Problem 10: Base of a right prism is a rectangle; the ratio of whole length and breadth is 3:2. If the height of the prism is 12 cm and total surface area is 288 cm², then the volume of the prism is

1. 291 cm³
2. 288 cm³
3. 290 cm³
4. 286 cm³

Correct Answer is Option (2)

Since the prism has a rectangular base, the prism formed is a cuboid with the ratio of length and breadth as 3:2 and height is 12 cm. Therefore T.S.A of cuboid = 288 cm²
288 = 2(lb + bh + hl)
288 = 2(3x × 2x + 2x × 12 + 12 × 3x)
288 = 2(6x² + 24x + 36x)
144 = 6x² + 60x
x² + 10x – 24 = 0
x² + 12x – 2x – 24 = 0
(x + 12)(x – 2) = 0
x = 2
Therefore, length is 6 cm and breadth is 4 cm. Thus, volume of cuboid = l × b × h = 6 × 4 × 12 = 288 cm³

Problem 11: Five marbles of various sizes are placed in a conical funnel. Each marble is in contact with the adjacent marble(s). Also, each marble is in contact all around the funnel wall. The smallest marble has a radius of 8 mm. The largest marble has a radius of 18 mm.
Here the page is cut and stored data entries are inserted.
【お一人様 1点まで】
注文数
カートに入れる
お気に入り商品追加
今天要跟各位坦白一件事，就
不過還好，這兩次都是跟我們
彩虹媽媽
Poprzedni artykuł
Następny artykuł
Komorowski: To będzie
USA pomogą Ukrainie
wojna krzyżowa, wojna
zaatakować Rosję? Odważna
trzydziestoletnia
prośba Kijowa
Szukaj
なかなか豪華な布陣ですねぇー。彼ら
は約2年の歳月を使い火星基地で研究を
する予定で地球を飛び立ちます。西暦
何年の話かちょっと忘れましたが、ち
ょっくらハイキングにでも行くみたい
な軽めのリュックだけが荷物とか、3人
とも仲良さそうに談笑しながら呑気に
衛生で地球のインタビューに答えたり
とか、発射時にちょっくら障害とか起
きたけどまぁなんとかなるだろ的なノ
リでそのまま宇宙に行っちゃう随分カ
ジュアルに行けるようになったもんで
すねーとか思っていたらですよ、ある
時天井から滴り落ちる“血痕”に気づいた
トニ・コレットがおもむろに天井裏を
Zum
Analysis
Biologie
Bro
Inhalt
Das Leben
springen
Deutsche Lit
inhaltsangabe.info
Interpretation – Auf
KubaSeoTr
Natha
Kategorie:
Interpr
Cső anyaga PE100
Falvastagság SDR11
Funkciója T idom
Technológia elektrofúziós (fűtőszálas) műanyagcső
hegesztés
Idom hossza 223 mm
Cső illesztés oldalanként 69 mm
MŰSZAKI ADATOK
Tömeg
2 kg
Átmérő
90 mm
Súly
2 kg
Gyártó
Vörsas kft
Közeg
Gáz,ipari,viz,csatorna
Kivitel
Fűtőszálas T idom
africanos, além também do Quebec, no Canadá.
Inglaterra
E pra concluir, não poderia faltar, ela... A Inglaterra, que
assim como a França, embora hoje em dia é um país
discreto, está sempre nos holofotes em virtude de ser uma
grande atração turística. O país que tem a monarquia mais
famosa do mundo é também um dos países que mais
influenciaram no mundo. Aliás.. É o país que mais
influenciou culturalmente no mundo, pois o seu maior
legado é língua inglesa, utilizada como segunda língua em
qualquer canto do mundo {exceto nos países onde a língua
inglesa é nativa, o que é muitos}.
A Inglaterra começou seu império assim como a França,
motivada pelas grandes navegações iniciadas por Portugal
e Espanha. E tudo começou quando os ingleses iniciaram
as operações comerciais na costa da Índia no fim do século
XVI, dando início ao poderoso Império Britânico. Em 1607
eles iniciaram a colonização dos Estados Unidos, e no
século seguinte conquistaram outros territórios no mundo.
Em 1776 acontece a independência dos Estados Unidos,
What is the radius (in mm) of the middle marble?

1. 10
2. 11
3. 12
4. 15

Correct Answer is Option (3)

The marbles touch each other and the funnel wall in a manner that their radii form a geometric progression between 8 mm and 18 mm across five marbles.

General formula for geometric progression: r_n = r_1 × q^(n-1).

Here r_1 = 8, r_5 = 18 and n = 5.

So 18 = 8 × q^4.

q^4 = 18/8 = 9/4 = (3/2)².

Hence q^2 = 3/2 ⇒ q = √(3/2).

Middle marble is the 3rd term: r_3 = 8 × q² = 8 × (3/2) = 12 mm.

Problem 12: Three identical cones with base radius r are placed on their base so that each is touching the other two. The radius of the circle drawn through their vertices is 

1. Smaller than r
2. Equal to r
3. Larger than r
4. Depends on the height of the cones

Correct Answer is Option (3)

When three identical cones of base radius r are placed with their bases on the same plane and each base touching the other two, the centres of bases form an equilateral triangle of side 2r.

The circumradius R of an equilateral triangle of side s is R = s / √3.

With s = 2r, the circumradius = (2r) / √3 = (2/√3) r, which is greater than r (since 2/√3 ≈ 1.155 > 1).

Therefore the radius of the circle through the vertices is larger than r.